I have many notable memories at this theatre, two of which that stick out to me now are when I saw The Girl Next Door, and then years later when I saw Adventureland. Each time I was alone, and each time I had just finished my final year at an educational institution – high school for The Girl Next Door, and university for Adventureland. I’ve always said that the sign of a good comedy is when it can make me laugh out loud when I’m by myself, and both of these movies accomplished that repeatedly. I also remember really liking each when I saw them – each movie was about somebody who I could see parts of myself in, and I was, to a point, emotionally invested in each main character’s decisions.

In the past week, I have rewatched each of these two movies, and have discovered that while the Girl Next Door is still funny, it is certainly not good. The whole thing is ridiculous. I don’t know what I was thinking when I was 18, but now I’m thinking I was an idiot. While it isn’t altogether impossible, it still seems bizarre that I could ever be emotionally invested in a movie like this. I typically feel like I should be laughing at absurd teen movies, not taking them seriously: this is why you give the “really?” look to people who think that the Breakfast Club is a serious film.

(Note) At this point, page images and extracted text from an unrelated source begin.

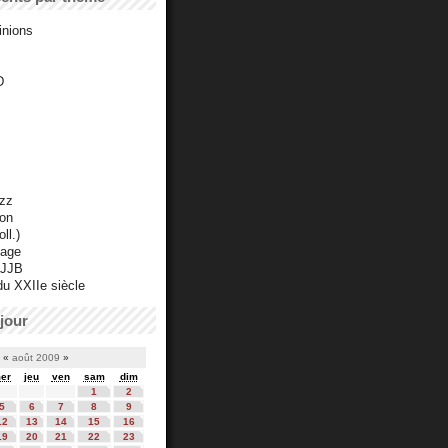
inions
D
azz
ton
ll.)
mage
 JJB
du XXIIe siècle
jour
«
août 2009
»
er
jeu
ven
sam
dim
1
2
5
6
7
8
9
12
13
14
15
16
19
20
21
22
23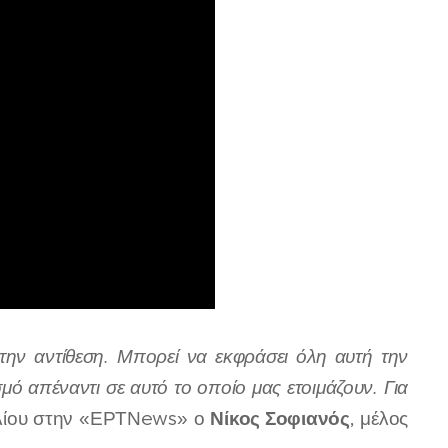
ην αντίθεση. Μπορεί να εκφράσει όλη αυτή την
μό απέναντι σε αυτό το οποίο μας ετοιμάζουν. Για
Νίκος Σοφιανός
ριλίου στην «ΕΡΤΝews» ο
, μέλος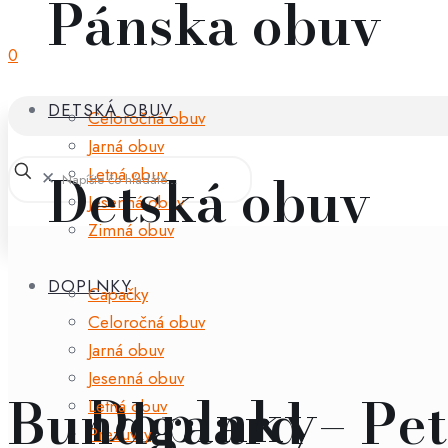
Pánska obuv
0
DETSKÁ OBUV
Celoročná obuv
Jarná obuv
Detská obuv
Letná obuv
✕
Jesenná obuv
Zimná obuv
DOPLNKY
Capačky
Celoročná obuv
Jarná obuv
Jesenná obuv
Doplnky
Bundgaard – Pet
Letná obuv
Prezuvky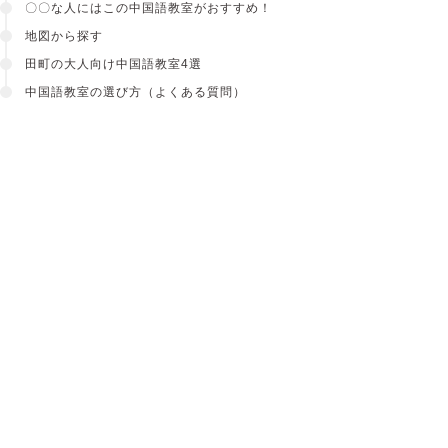
〇〇な人にはこの中国語教室がおすすめ！
地図から探す
田町の大人向け中国語教室4選
中国語教室の選び方（よくある質問）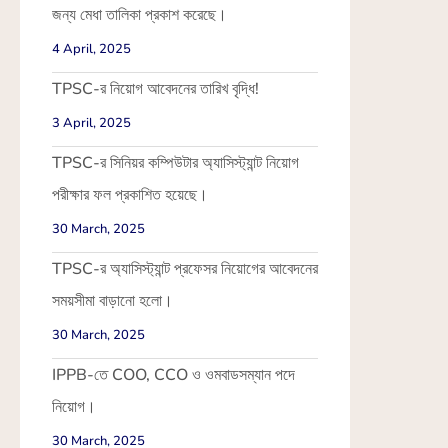
জন্য মেধা তালিকা প্রকাশ করেছে।
4 April, 2025
TPSC-র নিয়োগ আবেদনের তারিখ বৃদ্ধি!
3 April, 2025
TPSC-র সিনিয়র কম্পিউটার অ্যাসিস্ট্যান্ট নিয়োগ
পরীক্ষার ফল প্রকাশিত হয়েছে।
30 March, 2025
TPSC-র অ্যাসিস্ট্যান্ট প্রফেসর নিয়োগের আবেদনের
সময়সীমা বাড়ানো হলো।
30 March, 2025
IPPB-তে COO, CCO ও ওমবাডসম্যান পদে
নিয়োগ।
30 March, 2025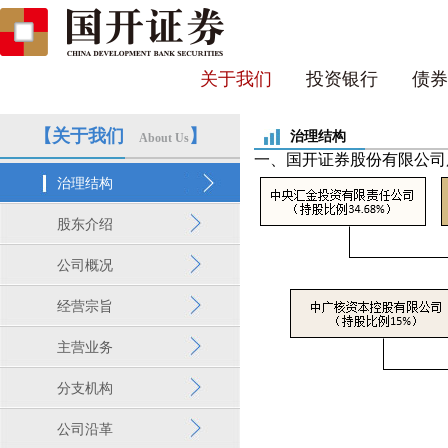
关于我们
投资银行
债券
【关于我们
】
治理结构
About Us
一、国开证券股份有限公司
治理结构
股东介绍
公司概况
经营宗旨
主营业务
分支机构
公司沿革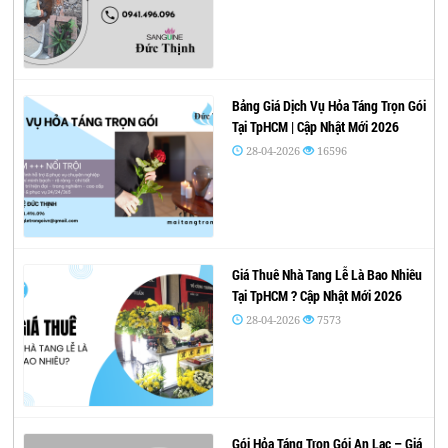
Bảng Giá Dịch Vụ Hỏa Táng Trọn Gói
Tại TpHCM | Cập Nhật Mới 2026
28-04-2026
16596
Giá Thuê Nhà Tang Lễ Là Bao Nhiêu
Tại TpHCM ? Cập Nhật Mới 2026
28-04-2026
7573
Gói Hỏa Táng Trọn Gói An Lạc – Giá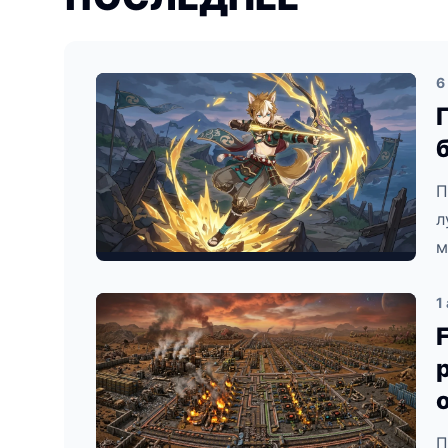
6
П
л
м
1
П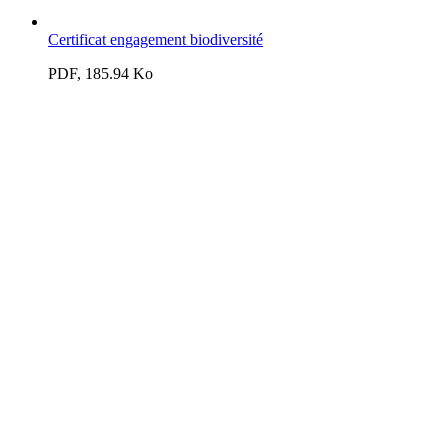
Certificat engagement biodiversité
PDF, 185.94 Ko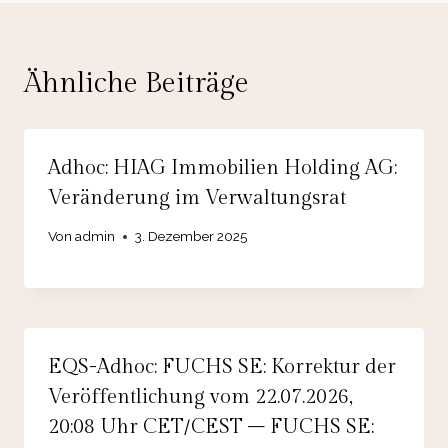
Ähnliche Beiträge
Adhoc: HIAG Immobilien Holding AG:
Veränderung im Verwaltungsrat
Von
admin
3. Dezember 2025
EQS-Adhoc: FUCHS SE: Korrektur der
Veröffentlichung vom 22.07.2026,
20:08 Uhr CET/CEST – FUCHS SE: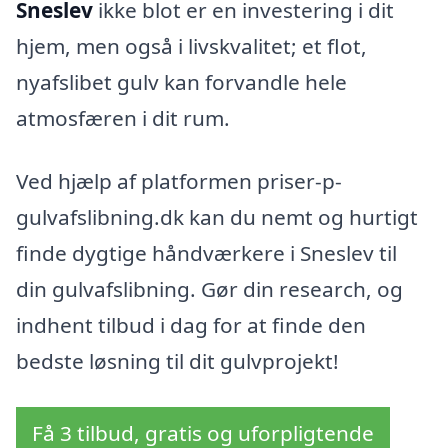
Sneslev
ikke blot er en investering i dit
hjem, men også i livskvalitet; et flot,
nyafslibet gulv kan forvandle hele
atmosfæren i dit rum.
Ved hjælp af platformen priser-p-
gulvafslibning.dk kan du nemt og hurtigt
finde dygtige håndværkere i Sneslev til
din gulvafslibning. Gør din research, og
indhent tilbud i dag for at finde den
bedste løsning til dit gulvprojekt!
Få 3 tilbud, gratis og uforpligtende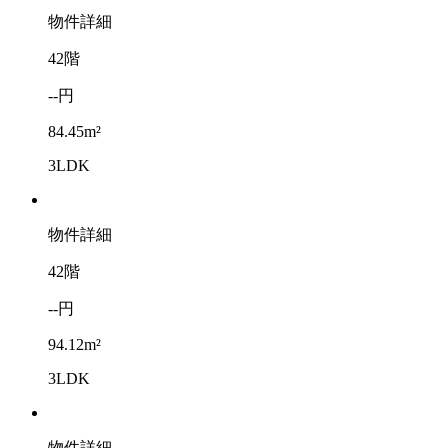
物件詳細
42階
--円
84.45m²
3LDK
物件詳細
42階
--円
94.12m²
3LDK
物件詳細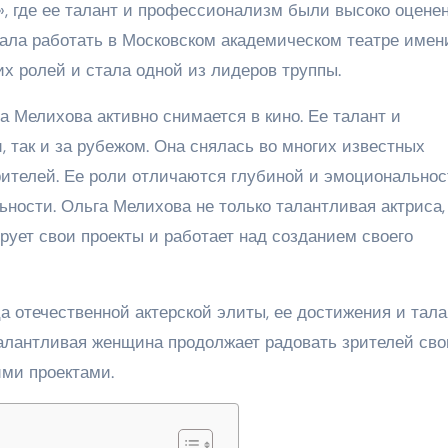
, где ее талант и профессионализм были высоко оцене
тала работать в Московском академическом театре имен
их ролей и стала одной из лидеров труппы.
а Мелихова активно снимается в кино. Ее талант и
 так и за рубежом. Она снялась во многих известных
ителей. Ее роли отличаются глубиной и эмоциональнос
ьности. Ольга Мелихова не только талантливая актриса,
рует свои проекты и работает над созданием своего
 отечественной актерской элиты, ее достижения и тала
талантливая женщина продолжает радовать зрителей св
ми проектами.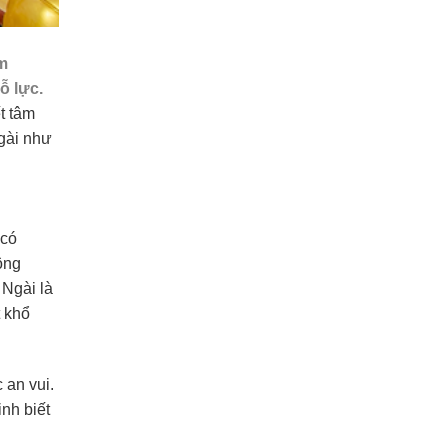
ìm
ỗ lực.
t tâm
Ngài như
 có
ông
 Ngài là
t khổ
 an vui.
inh biết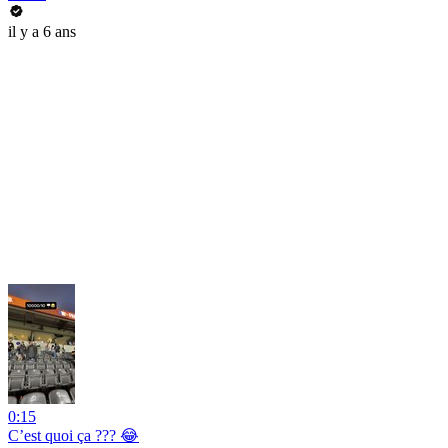
il y a 6 ans
0:15
C’est quoi ça ??? 😂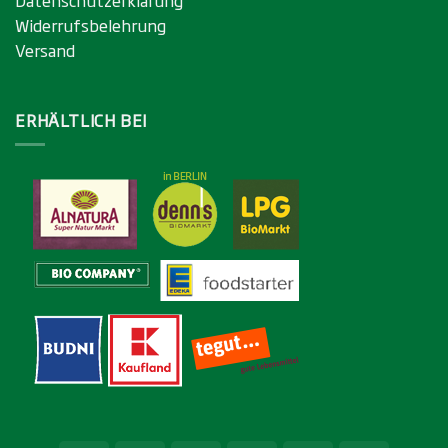
Widerrufsbelehrung
Versand
ERHÄLTLICH BEI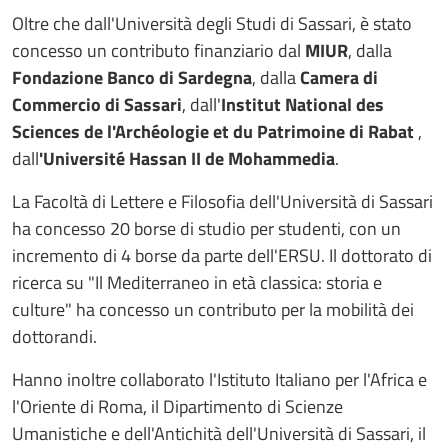
Oltre che dall'Università degli Studi di Sassari, è stato
concesso un contributo finanziario dal
MIUR
, dalla
Fondazione Banco di Sardegna
, dalla
Camera di
Commercio di Sassari
, dall'
Institut National des
Sciences de l'Archéologie et du Patrimoine di Rabat
,
dall
'Université Hassan II de Mohammedia
.
La Facoltà di Lettere e Filosofia dell'Università di Sassari
ha concesso 20 borse di studio per studenti, con un
incremento di 4 borse da parte dell'ERSU. Il dottorato di
ricerca su "Il Mediterraneo in età classica: storia e
culture" ha concesso un contributo per la mobilità dei
dottorandi.
Hanno inoltre collaborato l'Istituto Italiano per l'Africa e
l'Oriente di Roma, il Dipartimento di Scienze
Umanistiche e dell'Antichità dell'Università di Sassari, il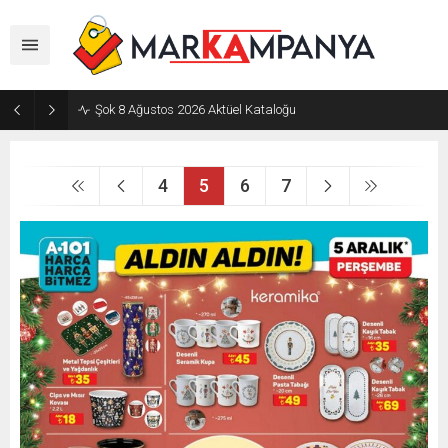
Şok 8 Ağustos 2026 Aktüel Kataloğu
4
5
6
7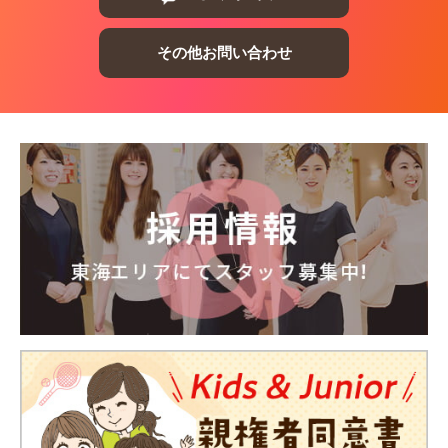
その他お問い合わせ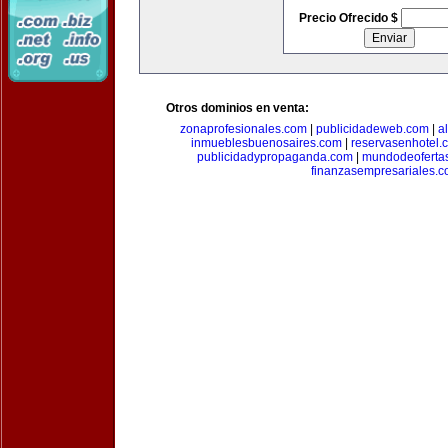
Precio Ofrecido $
Otros dominios en venta:
zonaprofesionales.com
|
publicidadeweb.com
|
a
inmueblesbuenosaires.com
|
reservasenhotel.
publicidadypropaganda.com
|
mundodeoferta
finanzasempresariales.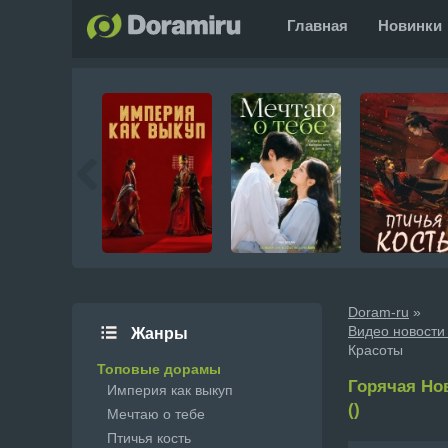
Главная
Новинки
Doram-ru
»
Видео новости
Жанры
Красоты
Топовые дорамы
Горячая Нов
Империя как выкуп
()
Мечтаю о тебе
Птичья кость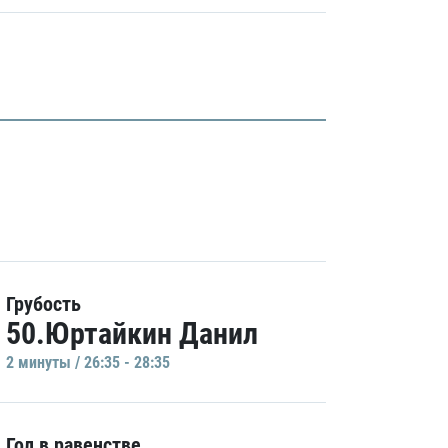
Грубость
50.Юртайкин Данил
2 минуты / 26:35 - 28:35
Гол в равенстве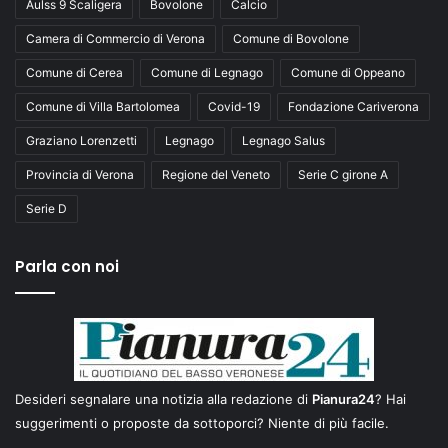
Aulss 9 Scaligera
Bovolone
Calcio
Camera di Commercio di Verona
Comune di Bovolone
Comune di Cerea
Comune di Legnago
Comune di Oppeano
Comune di Villa Bartolomea
Covid-19
Fondazione Cariverona
Graziano Lorenzetti
Legnago
Legnago Salus
Provincia di Verona
Regione del Veneto
Serie C girone A
Serie D
Parla con noi
Desideri segnalare una notizia alla redazione di
Pianura24
? Hai
suggerimenti o proposte da sottoporci? Niente di più facile.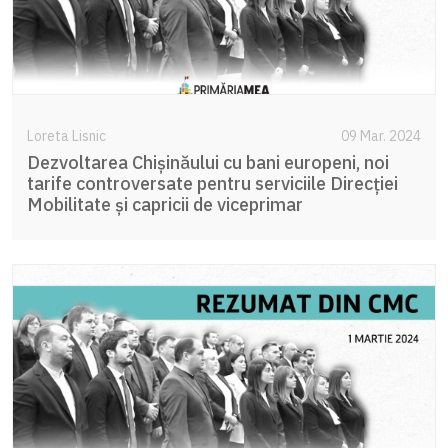
Loreta Lisnic
09 Mar. 2024
Dezvoltarea Chișinăului cu bani europeni, noi
tarife controversate pentru serviciile Direcției
Mobilitate și capricii de viceprimar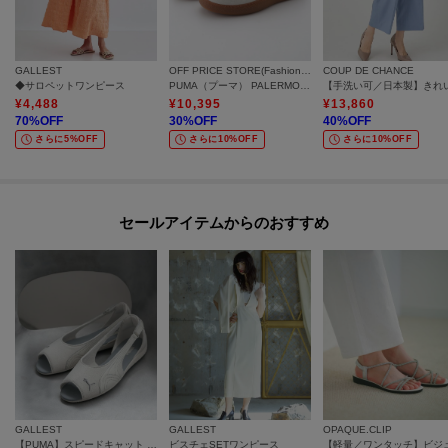
GALLEST
OFF PRICE STORE(Fashion Goods)
COUP DE CHANCE
◆サロペットワンピース
PUMA（プーマ） PALERMO（パレルモ） MODA スニーカー
¥
4,488
¥
10,395
¥
13,860
70
%OFF
30
%OFF
40
%OFF
さらに5%OFF
さらに10%OFF
さらに10%OFF
セールアイテムからのおすすめ
GALLEST
GALLEST
OPAQUE.CLIP
【PUMA】スピードキャット サンダル
ビスチェSETワンピース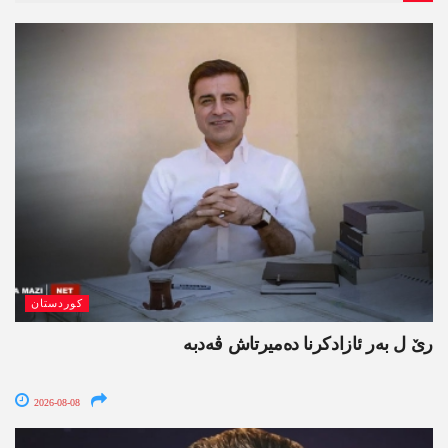
کوردستان
رێ ل بەر ئازادکرنا دەمیرتاش ڤەدبە
2026-08-08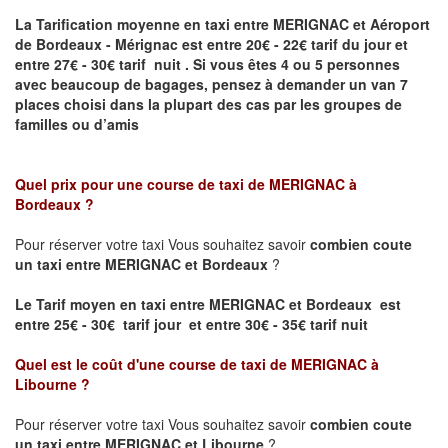
La Tarification moyenne en taxi entre MERIGNAC et Aéroport
de Bordeaux - Mérignac
est entre 20€ - 22€ tarif du jour et
entre 27€ - 30€ tarif nuit .
Si vous êtes 4 ou 5
personnes
avec beaucoup de bagages, pensez à demander un van 7
places
choisi dans la plupart des cas par les groupes de
familles ou d’amis
Quel prix pour une course de taxi de
MERIGNAC à
Bordeaux
?
Pour réserver votre taxi Vous souhaitez savoir
combien coute
un taxi entre MERIGNAC et Bordeaux
?
Le Tarif moyen en taxi entre MERIGNAC et Bordeaux est
entre 25€ - 30€ tarif jour et entre 30€ - 35€ tarif nuit
Quel est le coût d'une course de taxi de
MERIGNAC à
Libourne
?
Pour réserver votre taxi Vous souhaitez savoir
combien coute
un taxi entre MERIGNAC et Libourne
?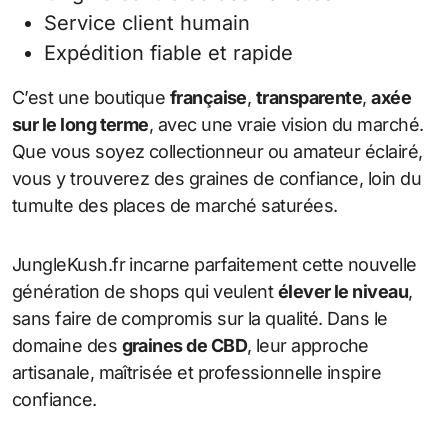
Service client humain
Expédition fiable et rapide
C’est une boutique
française
,
transparente
,
axée
sur le long terme
, avec une vraie vision du marché.
Que vous soyez collectionneur ou amateur éclairé,
vous y trouverez des graines de confiance, loin du
tumulte des places de marché saturées.
JungleKush.fr incarne parfaitement cette nouvelle
génération de shops qui veulent
élever le niveau
,
sans faire de compromis sur la qualité. Dans le
domaine des
graines de CBD
, leur approche
artisanale, maîtrisée et professionnelle inspire
confiance.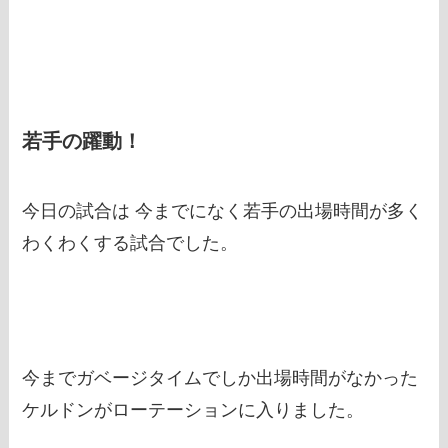
若手の躍動！
今日の試合は 今までになく若手の出場時間が多く
わくわくする試合でした。
今までガベージタイムでしか出場時間がなかった
ケルドンがローテーションに入りました。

Going back and watching the Girl Next Door again is pretty much how I feel about returning to my high school, university, and probably soon my favourite movie theatre. The place is still the same, but your good memories of it far outweigh anything that can be accomplished by going back. With time, parts of your memories will fade away, and you’ll be left with only the best (and I suppose worst) parts of those memories. I am an advocate for watching movies multiple times, and I am not saying that I shouldn’t have watched the Girl Next Door again, I am just saying that I shouldn’t necessarily expect to get the same initial feeling watching a movie years after first viewing it. I liked Adventureland this week just as much as I did a year ago, but that may change with time like my opinions on the Girl Next Door did. I might see my old theatre in the future, but it can never be the same. It is far more likely that it will feel like rewatching the Girl Next Door, or meeting up with a friend I haven’t seen in years: the idea of it will be exciting, but the actual event will almost always be a letdown. Luckily, I have the memories and the ticket stubs to remind me of what was, and what the place meant to me.

*I say that you’re not truly an adult until you stop shamelessly using your clothes as napkins in public places, and while I have yet to reach that stage, I always fear that day is on the horizon.